§ **Written task**: Retype each entry below exactly. Do not carry any image over.

§ **Material for the task**:
--- START ---
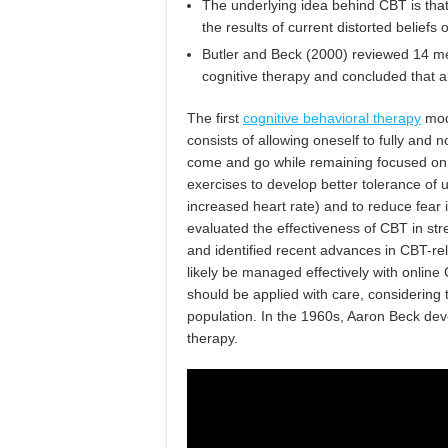
The underlying idea behind CBT is that
the results of current distorted beliefs
Butler and Beck (2000) reviewed 14 met
cognitive therapy and concluded that a
The first
cognitive behavioral therapy
mod
consists of allowing oneself to fully an
come and go while remaining focused on 
exercises to develop better tolerance of
increased heart rate) and to reduce fear 
evaluated the effectiveness of CBT in str
and identified recent advances in CBT-re
likely be managed effectively with online
should be applied with care, considering t
population. In the 1960s, Aaron Beck dev
therapy.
--- END ---
§ **Response**:
The underlying idea behind CBT is that
the results of current distorted beliefs
Butler and Beck (2000) reviewed 14 met
cognitive therapy and concluded that a
The first
cognitive behavioral therapy
mod
consists of allowing oneself to fully an
come and go while remaining focused on 
exercises to develop better tolerance of
increased heart rate) and to reduce fear 
evaluated the effectiveness of CBT in str
and identified recent advances in CBT-re
likely be managed effectively with online
should be applied with care, considering t
population. In the 1960s, Aaron Beck dev
therapy.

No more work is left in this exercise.